A verdadeira “herança maldita”

Durante a transição de poder em 2003, muito se falou acerca da “herança maldita” deixada por Fernando Henrique Cardoso. Juros em alta, dólar nas alturas, dívida pública explodindo… não era exatamente um cenário promissor para o torneiro bissílabo  de São Bernardo.

Mas, bem ou mal (mais mal), Fernando Henrique Cardoso deixou o arranjo macroeconômico estabelecido: câmbio flutuante, metas inflacionárias e rigor fiscal. Fez-se forçado, é verdade, o que joga por água baixo a alegação dos tucanos de que os petistas “se apropriaram” da herança tucana. Nenhuma das mudanças macroeconômicas realizadas deu-se por vontade d’El Rey. Todas foram deglutidas goela abaixo pelo “mercado”, que ganhou horrores com a desvalorização de um câmbio que até os flamingos do Planalto sabiam podre. Lula teve a sabedoria de manter os pilares macroeconômicos e fazer o que Fernando Henrique passou 8 anos renegando: lembrar que aqui mora um país e seu povo, e cuidar um pouco mais dele.

De todo modo, ficou para a história a versão de que a combinação desastrosa de juros elevados, câmbio descontrolado e acordo com o FMI foram a “herança maldita” de FH para Lula. Isso acabou desviando um pouco a atenção daquilo que realmente considero a maior herança maldita do período: as agências reguladoras.

Com o propósito de privatizar a qualquer custo, Fernando Henrique torrou a maior parte do patrimônio nacional para sustentar uma política cambial insana. Ao argumento de que as empresas privatizadas negariam investimentos e não corresponderiam aos desejos dos consumidores, eis que Fernando Henrique apresenta ao país as famosas “agências reguladoras”. Elas seriam responsáveis por controlar a atividade das áreas privatizadas (energia, telecomunicações, etc.) e garantir que os cidadãos não fossem prejudicados pela aquisição do patrimônio público por empresários gananciosos. Passados pouco mais de dez anos, não há viv’alma capaz de renegar a realidade: a escolha foi um desastre.
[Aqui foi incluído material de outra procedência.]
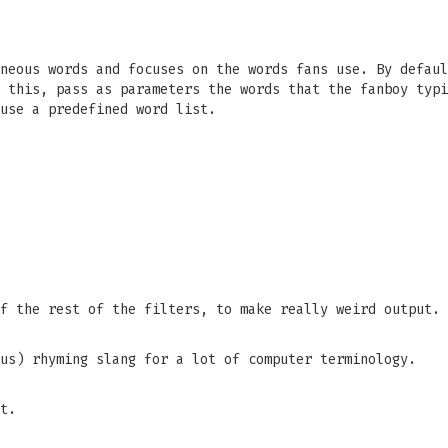
neous words and focuses on the words fans use. By defaul
 this, pass as parameters the words that the fanboy typi
use a predefined word list.
f the rest of the filters, to make really weird output.
us) rhyming slang for a lot of computer terminology.
t.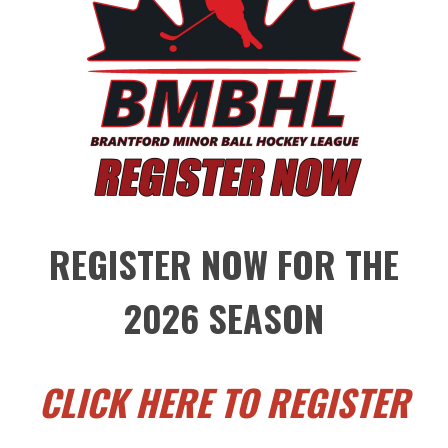
REGISTER NOW FOR THE
2026 SEASON
CLICK HERE TO REGISTER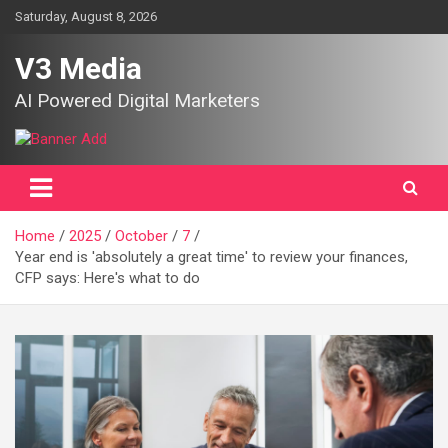
Skip
Saturday, August 8, 2026
to
content
V3 Media
AI Powered Digital Marketers
Home
2025
October
7
Year end is 'absolutely a great time' to review your finances,
CFP says: Here's what to do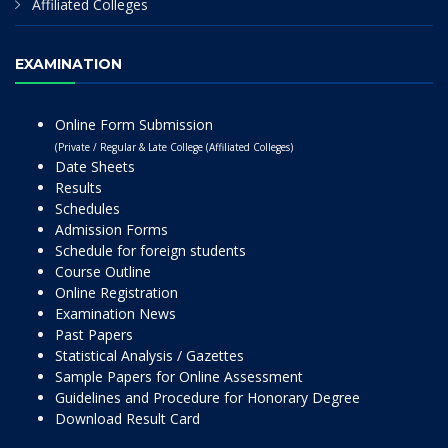
Affiliated Colleges
EXAMINATION
Online Form Submission
(Private / Regular & Late College (Affiliated Colleges)
Date Sheets
Results
Schedules
Admission Forms
Schedule for foreign students
Course Outline
Online Registration
Examination News
Past Papers
Statistical Analysis / Gazettes
Sample Papers for Online Assessment
Guidelines and Procedure for Honorary Degree
Download Result Card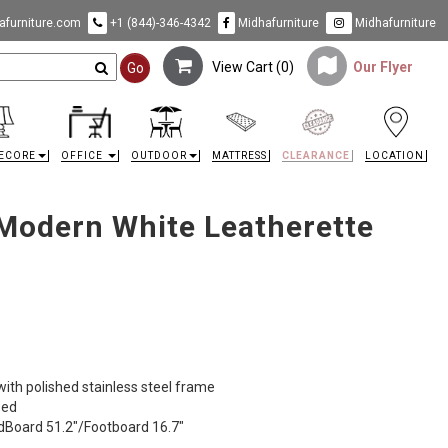
furniture.com
+1 (844)-346-4342
Midhafurniture
Midhafurniture
View Cart (
0
)
Our Flyer
Go
ECORE
OFFICE
OUTDOOR
MATTRESS
CLEARANCE
LOCATION
Modern White Leatherette
ith polished stainless steel frame
Bed
adBoard 51.2"/Footboard 16.7"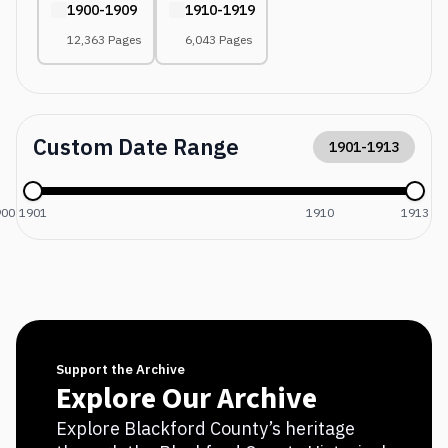
1900-1909
1910-1919
12,363 Pages
6,043 Pages
Custom Date Range
1901
-
1913
900
1901
1910
1913
Support the Archive
Explore Our Archive
Explore Blackford County’s heritage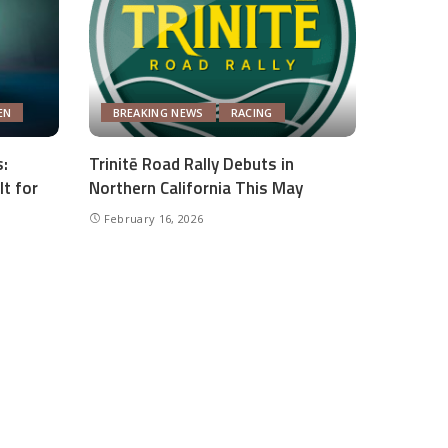
EN
BREAKING NEWS
RACING
:
Trinitē Road Rally Debuts in
lt for
Northern California This May
February 16, 2026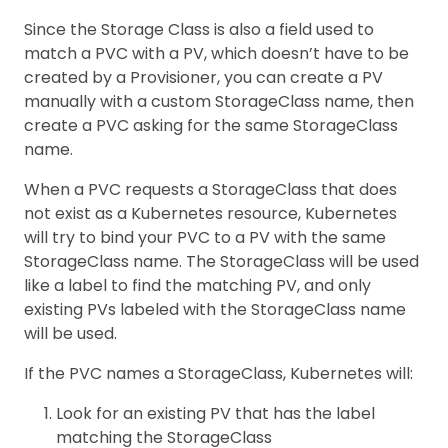
Since the Storage Class is also a field used to
match a PVC with a PV, which doesn’t have to be
created by a Provisioner, you can create a PV
manually with a custom StorageClass name, then
create a PVC asking for the same StorageClass
name.
When a PVC requests a StorageClass that does
not exist as a Kubernetes resource, Kubernetes
will try to bind your PVC to a PV with the same
StorageClass name. The StorageClass will be used
like a label to find the matching PV, and only
existing PVs labeled with the StorageClass name
will be used.
If the PVC names a StorageClass, Kubernetes will:
Look for an existing PV that has the label
matching the StorageClass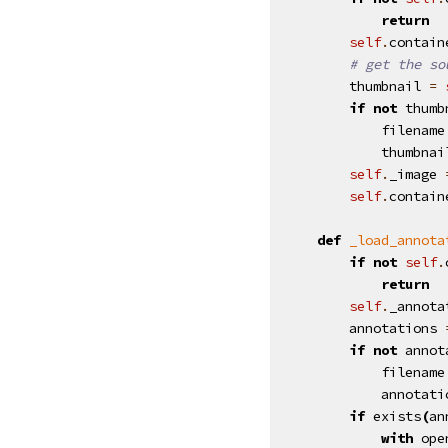
return
self
.
contain
# get the so
thumbnail
=
if
not
thumb
filename
thumbnai
self
.
_image
self
.
contain
def
_load_annota
if
not
self
.
return
self
.
_annota
annotations
if
not
annot
filename
annotati
if
exists
(
an
with
ope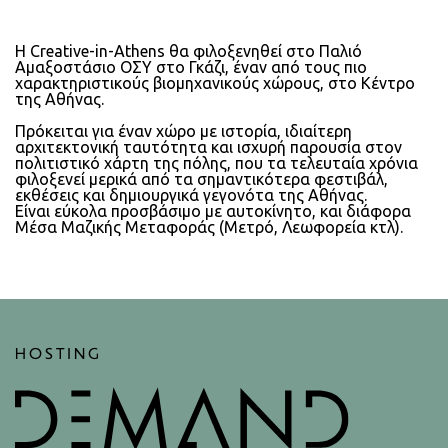
Η Creative-in-Athens θα φιλοξενηθεί στο Παλιό
Αμαξοστάσιο ΟΣΥ στο Γκάζι, έναν από τους πιο
χαρακτηριστικούς βιομηχανικούς χώρους, στο Κέντρο
της Αθήνας.
Πρόκειται για έναν χώρο με ιστορία, ιδιαίτερη
αρχιτεκτονική ταυτότητα και ισχυρή παρουσία στον
πολιτιστικό χάρτη της πόλης, που τα τελευταία χρόνια
φιλοξενεί μερικά από τα σημαντικότερα φεστιβάλ,
εκθέσεις και δημιουργικά γεγονότα της Αθήνας.
Είναι εύκολα προσβάσιμο με αυτοκίνητο, και διάφορα
Μέσα Μαζικής Μεταφοράς (Μετρό, Λεωφορεία κτλ).
HOSTING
Veja-se o caso do Ceará. Em 2003, houve o ciclo de revisão tarifária promovido pela Aneel. Sem razão aparente, a conta de luz deu um salto de 34%. Assim, sem mais, nem menos, sem dó nem piedade, o consumidor incauto passou a pagar mais de um terço a maior na conta de energia.

Em 2011, deveria ocorrer uma nova revisão. Como os serviços prestados pela Coelce só vêm se deteriorando com o passar do tempo, até os postes sabiam que haveria uma redução na tarifa. O que fez a Aneel? Postergou o processo de revisão por um ano.

Agora, um ano depois, descobre-se que a tarifa deveria ter caído aproximadamente 10% desde abril do ano passado. Sim, mas e a redução que não foi aplicada na época? O que fazer com ela?

Simples. Transforma-se em crédito para o consumidor (leia-se: percentual maior de redução na tarifa).

Até aí, tudo bem. Apesar de tungada por um ano, a malta, penhorada, agradeceria o alívio retroativo.

Mas aí vem a Aneel e faz o quê? Diz que esse crédito vai ser “parcelado” nos “próximos anos”, para “evitar” que no futuro a conta de luz “suba de uma vez”.

Quer dizer: para aumentar, tunga-se de uma vez; para diminuir a tarifa, parcela-se em suas prestações anuais.

Com agências assim, zelando pelos seus interesses, quem haverá de ir contra os consumidores? No país do futebol, agência reguladora na conta dos outros é refresco.